The reason for which, in some cases, the rate has peaked almost simultaneously with the trough in economic activity is that the economy came roaring back at very robust rates of GDP growth (5%, 6% or higher, in the first year of the recovery), allowing it to absorb fully the workers re-entering the labor force. It has already been established that, given the array of headwinds at work, this recovery is not likely to be of sufficient vigor to generate enough jobs early on to prevent the rate from rising.

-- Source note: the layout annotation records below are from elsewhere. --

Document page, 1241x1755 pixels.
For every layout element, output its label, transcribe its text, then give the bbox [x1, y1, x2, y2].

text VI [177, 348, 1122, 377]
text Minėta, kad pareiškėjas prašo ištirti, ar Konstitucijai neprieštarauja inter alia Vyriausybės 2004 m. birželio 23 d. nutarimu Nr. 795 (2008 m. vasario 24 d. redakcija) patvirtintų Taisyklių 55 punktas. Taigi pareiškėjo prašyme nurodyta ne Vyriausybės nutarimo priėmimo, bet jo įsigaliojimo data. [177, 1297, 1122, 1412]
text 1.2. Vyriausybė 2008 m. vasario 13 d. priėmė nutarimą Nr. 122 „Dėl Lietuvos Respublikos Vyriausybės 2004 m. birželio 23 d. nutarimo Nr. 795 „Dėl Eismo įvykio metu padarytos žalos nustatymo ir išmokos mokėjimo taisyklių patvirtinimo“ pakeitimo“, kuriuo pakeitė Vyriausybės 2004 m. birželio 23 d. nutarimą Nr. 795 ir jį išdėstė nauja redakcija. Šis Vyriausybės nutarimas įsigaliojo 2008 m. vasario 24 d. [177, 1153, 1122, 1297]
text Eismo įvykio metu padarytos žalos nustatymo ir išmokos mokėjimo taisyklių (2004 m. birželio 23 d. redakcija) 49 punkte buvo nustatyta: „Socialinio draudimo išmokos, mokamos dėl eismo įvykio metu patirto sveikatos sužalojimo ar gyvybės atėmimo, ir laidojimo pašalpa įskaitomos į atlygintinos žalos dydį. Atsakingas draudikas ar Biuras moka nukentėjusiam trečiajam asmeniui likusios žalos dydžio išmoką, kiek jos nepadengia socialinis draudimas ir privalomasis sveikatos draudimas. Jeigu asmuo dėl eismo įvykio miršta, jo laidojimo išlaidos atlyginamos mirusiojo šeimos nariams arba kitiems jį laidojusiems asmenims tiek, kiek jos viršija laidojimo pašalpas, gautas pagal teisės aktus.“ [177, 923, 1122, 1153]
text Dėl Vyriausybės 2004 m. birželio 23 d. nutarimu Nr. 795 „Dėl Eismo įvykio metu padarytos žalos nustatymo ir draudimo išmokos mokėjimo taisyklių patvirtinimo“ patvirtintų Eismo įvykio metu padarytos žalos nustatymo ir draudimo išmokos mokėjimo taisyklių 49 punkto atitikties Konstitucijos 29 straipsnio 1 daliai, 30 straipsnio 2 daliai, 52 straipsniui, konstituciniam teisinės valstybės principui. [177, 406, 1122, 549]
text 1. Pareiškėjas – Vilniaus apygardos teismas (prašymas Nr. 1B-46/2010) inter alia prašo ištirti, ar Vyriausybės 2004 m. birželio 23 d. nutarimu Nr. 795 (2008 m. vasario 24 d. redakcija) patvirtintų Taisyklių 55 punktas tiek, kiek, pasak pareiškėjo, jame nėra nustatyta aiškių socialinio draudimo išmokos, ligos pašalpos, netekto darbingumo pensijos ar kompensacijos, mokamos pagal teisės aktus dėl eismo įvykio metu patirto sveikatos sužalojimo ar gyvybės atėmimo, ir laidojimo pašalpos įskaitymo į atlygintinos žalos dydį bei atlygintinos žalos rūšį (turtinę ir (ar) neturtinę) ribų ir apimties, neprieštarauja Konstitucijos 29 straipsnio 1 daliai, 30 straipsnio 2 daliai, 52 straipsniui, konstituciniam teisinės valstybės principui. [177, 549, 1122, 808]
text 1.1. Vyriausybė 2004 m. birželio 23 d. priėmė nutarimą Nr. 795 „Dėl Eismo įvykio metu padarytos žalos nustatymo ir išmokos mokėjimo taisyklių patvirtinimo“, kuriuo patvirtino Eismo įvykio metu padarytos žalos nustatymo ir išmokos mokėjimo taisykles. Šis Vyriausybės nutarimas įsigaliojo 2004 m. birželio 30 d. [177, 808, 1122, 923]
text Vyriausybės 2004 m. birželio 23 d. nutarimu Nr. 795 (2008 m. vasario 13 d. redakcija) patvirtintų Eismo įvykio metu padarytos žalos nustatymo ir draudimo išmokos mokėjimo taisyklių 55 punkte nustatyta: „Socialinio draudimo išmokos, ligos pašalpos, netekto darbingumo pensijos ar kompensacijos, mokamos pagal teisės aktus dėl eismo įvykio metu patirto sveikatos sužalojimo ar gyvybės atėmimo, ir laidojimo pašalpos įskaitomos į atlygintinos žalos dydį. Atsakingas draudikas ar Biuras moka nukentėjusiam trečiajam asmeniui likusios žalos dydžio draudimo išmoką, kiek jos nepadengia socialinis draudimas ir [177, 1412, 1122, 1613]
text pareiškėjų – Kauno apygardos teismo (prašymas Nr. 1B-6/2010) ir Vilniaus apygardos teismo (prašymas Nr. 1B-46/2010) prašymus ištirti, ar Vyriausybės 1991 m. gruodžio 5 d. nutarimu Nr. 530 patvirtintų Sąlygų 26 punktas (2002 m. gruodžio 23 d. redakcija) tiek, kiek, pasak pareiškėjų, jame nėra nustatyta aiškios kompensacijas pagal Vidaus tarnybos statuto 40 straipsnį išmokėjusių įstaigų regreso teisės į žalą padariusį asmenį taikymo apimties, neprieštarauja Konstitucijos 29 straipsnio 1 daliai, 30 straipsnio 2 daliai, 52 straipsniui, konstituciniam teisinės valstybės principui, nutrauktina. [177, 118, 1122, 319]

Mr. Greenspan certainly understands all of that extremely well, as he has always been a diligent student of economic history. In fairness to him, he most likely, did not even think he was making a particularly novel prediction by saying that the unemployment rate will rise above 10%. (True, he used a particularly cautious tone "My own suspicion is that we're going to penetrate the 10% barrier and stay there for a while...", but this can be chalked up to his many years of having perfected a unique brand of impressively careful and convoluted statements, which he evidently has a hard time shedding now).

The somewhat amusing thing is not as much that Mr. Greenspan offered that bland observation about the direction of the unemployment rate, but that his comment has received quite a bit of play in the media in the last 24 hours, financial and otherwise, with headlines of the kind "Alan Greenspan predicts that the unemployment rate will rise to 10%" etc. One simply has to assume that, given the transparent banality of Mr. Greenspan's so-called "forecast", the media either did not recognize that as such or it has been a particularly slow news cycle this weekend that sent them to a desperate search for a "headline".